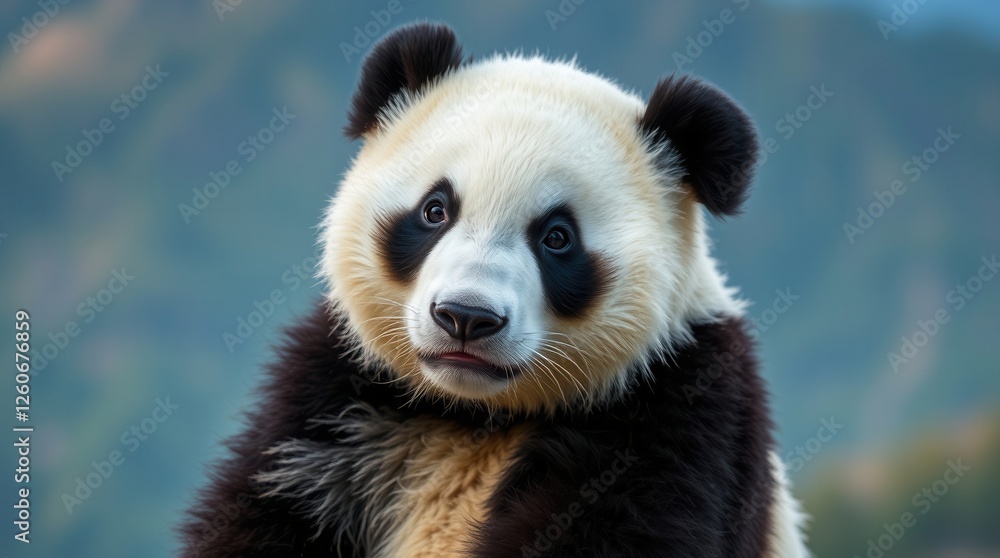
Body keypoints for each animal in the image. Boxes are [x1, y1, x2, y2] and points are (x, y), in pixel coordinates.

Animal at [181, 22, 809, 558]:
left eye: (557, 237)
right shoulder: (332, 394)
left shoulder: (685, 403)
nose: (465, 316)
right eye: (435, 210)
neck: (476, 413)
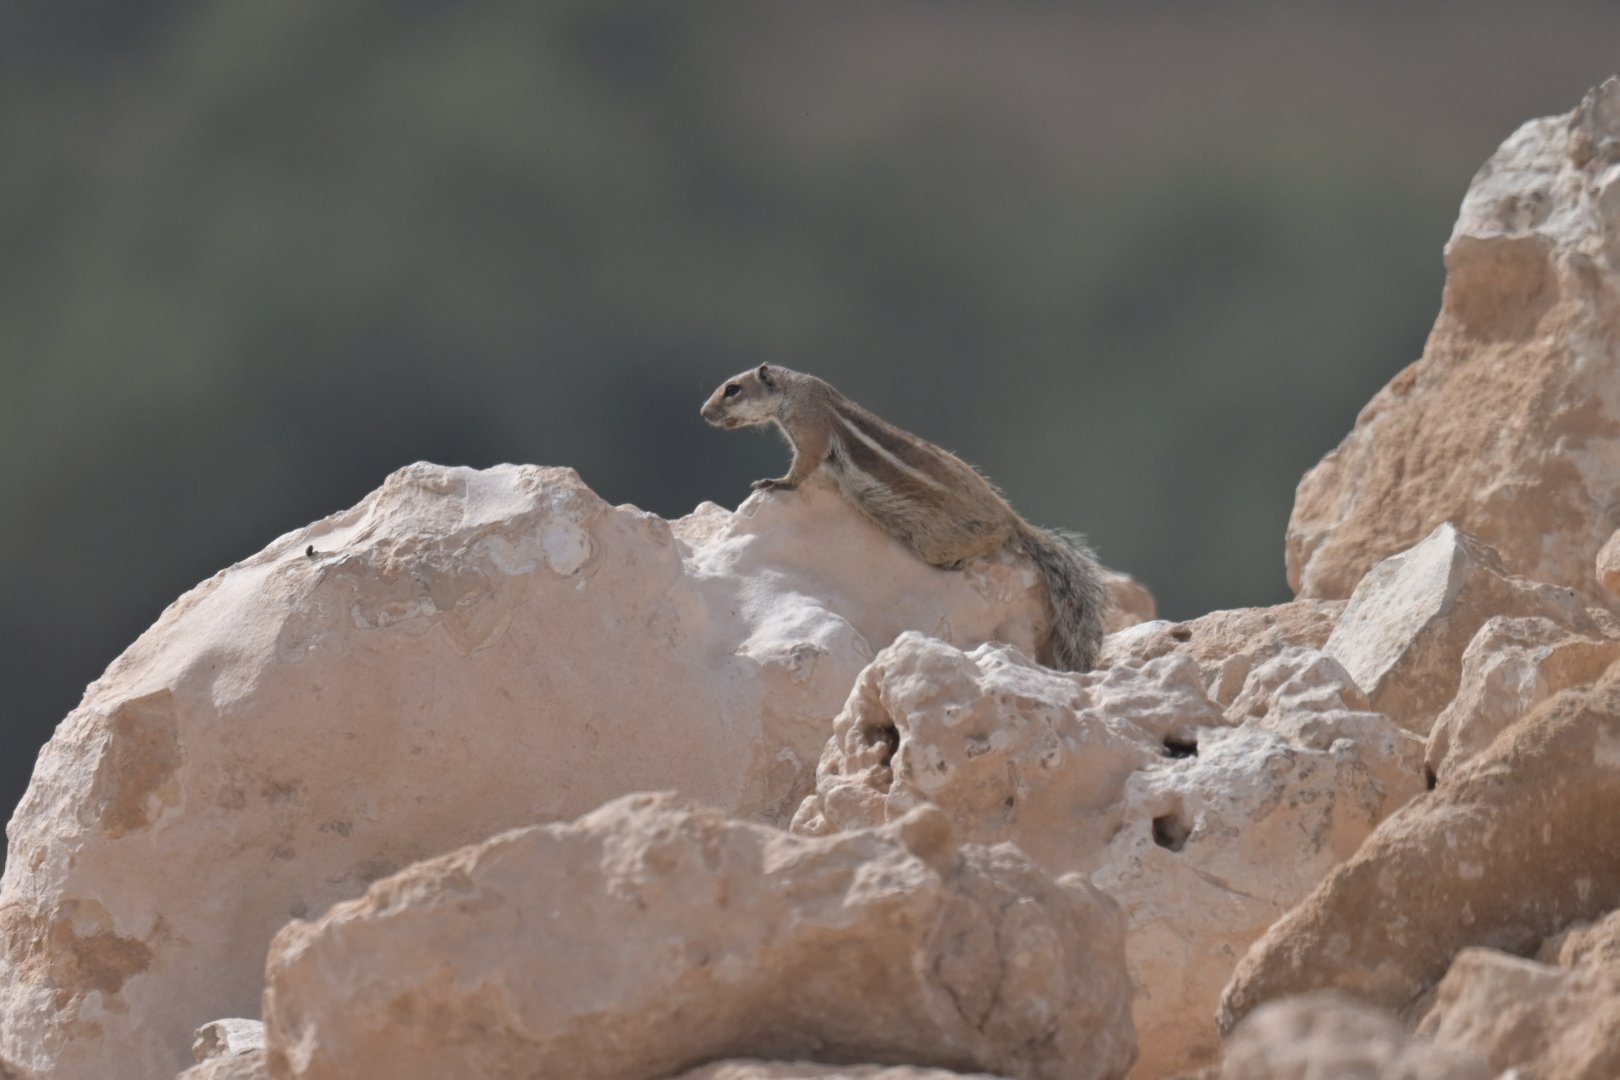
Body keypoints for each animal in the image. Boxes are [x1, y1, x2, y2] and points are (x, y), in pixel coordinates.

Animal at [700, 363, 1106, 672]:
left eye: (732, 389)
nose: (703, 413)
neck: (797, 390)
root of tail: (1010, 518)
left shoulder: (811, 430)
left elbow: (801, 469)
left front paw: (776, 482)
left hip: (935, 541)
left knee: (984, 542)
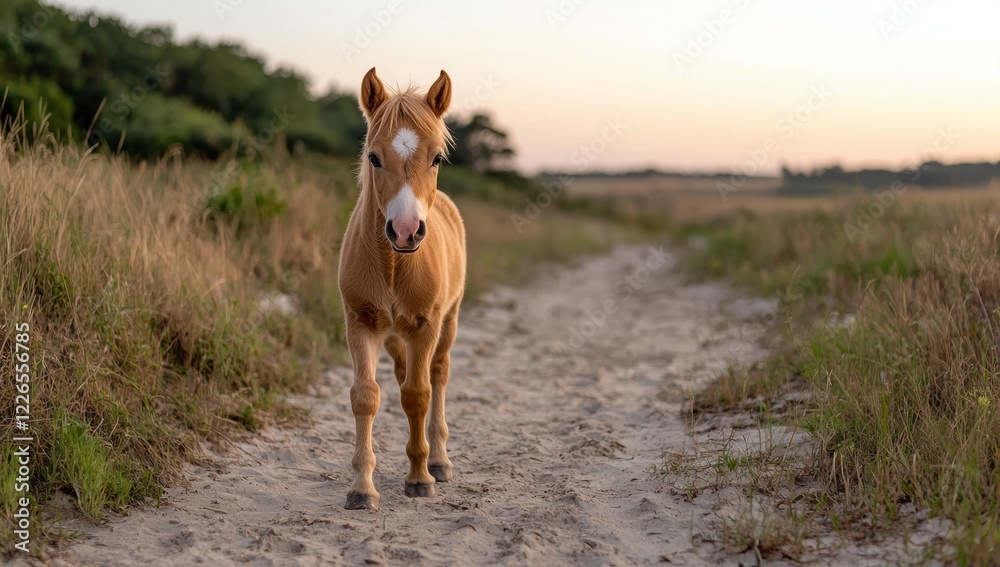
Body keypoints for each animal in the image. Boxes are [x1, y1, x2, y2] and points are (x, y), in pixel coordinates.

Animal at [337, 68, 466, 511]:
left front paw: (420, 478)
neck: (394, 266)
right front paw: (362, 488)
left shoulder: (425, 327)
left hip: (448, 322)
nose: (406, 231)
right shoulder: (360, 324)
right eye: (373, 157)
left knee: (439, 375)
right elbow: (366, 396)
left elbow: (418, 395)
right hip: (394, 336)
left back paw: (439, 461)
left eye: (437, 158)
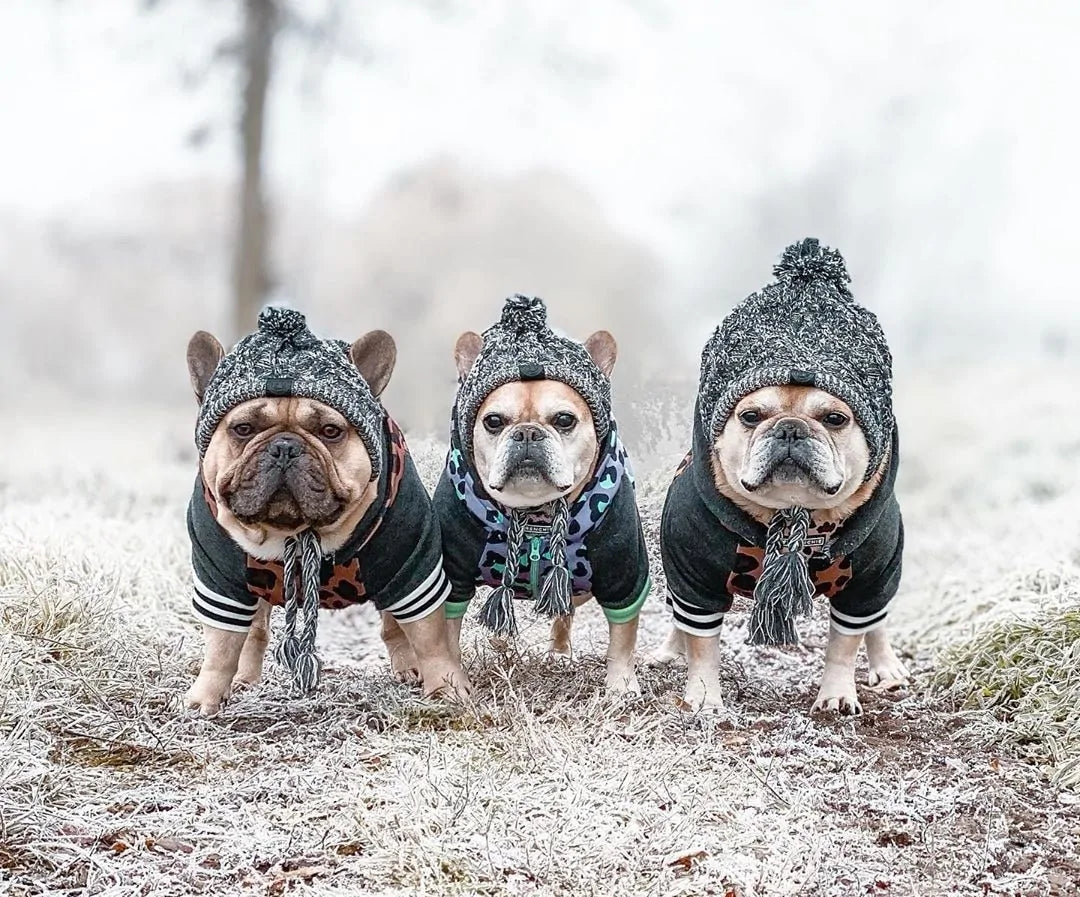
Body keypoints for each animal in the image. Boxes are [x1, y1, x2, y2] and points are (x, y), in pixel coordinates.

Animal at [182, 308, 468, 716]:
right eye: (243, 428)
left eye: (331, 431)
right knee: (254, 629)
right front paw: (205, 698)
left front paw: (446, 688)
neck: (295, 531)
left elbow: (429, 637)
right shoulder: (219, 581)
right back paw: (244, 678)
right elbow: (222, 644)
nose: (285, 446)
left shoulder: (413, 567)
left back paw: (408, 667)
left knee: (394, 624)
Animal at [429, 293, 648, 695]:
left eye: (564, 420)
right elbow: (446, 632)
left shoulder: (623, 573)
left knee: (565, 610)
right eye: (493, 421)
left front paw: (621, 685)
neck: (536, 514)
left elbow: (623, 635)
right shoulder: (454, 576)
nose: (528, 433)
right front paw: (452, 682)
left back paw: (559, 653)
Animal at [652, 238, 907, 716]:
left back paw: (887, 667)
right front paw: (704, 696)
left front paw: (837, 695)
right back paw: (669, 650)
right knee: (681, 620)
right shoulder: (693, 576)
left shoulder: (867, 581)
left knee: (877, 621)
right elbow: (702, 642)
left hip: (884, 578)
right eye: (751, 416)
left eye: (835, 418)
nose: (790, 428)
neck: (791, 515)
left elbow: (845, 644)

----

• **EXERCISE DETAILS**
Leaving out only the pictures, reproduce the listing exactly.

• **RESPONSE TO THIS EXERCISE**
Body keypoints for each animal in the image. Boxes are [x1, y1, x2, y2] and points are (x, y), in pixel coordinates.

Animal at [181, 22, 809, 558]:
left eye: (557, 237)
right shoulder: (332, 394)
left shoulder: (685, 403)
nose: (465, 316)
right eye: (435, 210)
neck: (476, 413)
Body keypoints for each animal in the image. Boxes are [x1, y1, x2, y2] and points are (x, y), in pixel coordinates.

Animal at [700, 363, 1106, 672]:
left eye: (732, 389)
nose: (703, 413)
neck: (797, 390)
root of tail: (1010, 518)
left shoulder: (811, 430)
left elbow: (801, 469)
left front paw: (776, 482)
left hip: (935, 541)
left knee: (984, 542)
Body keypoints for each animal in the image. Boxes are [x1, y1, x2, y2] and points are (x, y), in pixel coordinates.

Animal at [337, 68, 466, 511]:
left front paw: (420, 478)
neck: (394, 266)
right front paw: (362, 488)
left shoulder: (425, 327)
left hip: (448, 322)
nose: (406, 231)
right shoulder: (360, 324)
right eye: (373, 157)
left knee: (439, 375)
right elbow: (366, 396)
left elbow: (418, 395)
right hip: (394, 336)
left back paw: (439, 461)
left eye: (437, 158)
Body keypoints for each animal in the image. Boxes are [x1, y1, x2, y2] and points are (x, y), in pixel coordinates.

Animal at [182, 308, 468, 716]:
right eye: (243, 428)
left eye: (331, 431)
right knee: (254, 629)
right front paw: (205, 698)
left front paw: (446, 688)
neck: (295, 531)
left elbow: (429, 637)
right shoulder: (219, 581)
right back paw: (244, 678)
right elbow: (222, 644)
nose: (285, 446)
left shoulder: (413, 567)
left back paw: (408, 667)
left knee: (394, 624)
Animal at [429, 293, 648, 695]:
left eye: (564, 420)
right elbow: (446, 632)
left shoulder: (623, 573)
left knee: (565, 610)
right eye: (493, 421)
left front paw: (621, 685)
neck: (536, 514)
left elbow: (623, 635)
right shoulder: (454, 576)
nose: (528, 433)
right front paw: (452, 682)
left back paw: (559, 653)
Animal at [652, 238, 907, 716]:
left back paw: (887, 667)
right front paw: (704, 696)
left front paw: (837, 695)
right back paw: (669, 650)
right knee: (681, 620)
right shoulder: (693, 576)
left shoulder: (867, 581)
left knee: (877, 621)
right elbow: (702, 642)
left hip: (884, 578)
right eye: (751, 416)
left eye: (835, 418)
nose: (790, 428)
neck: (791, 515)
left elbow: (845, 644)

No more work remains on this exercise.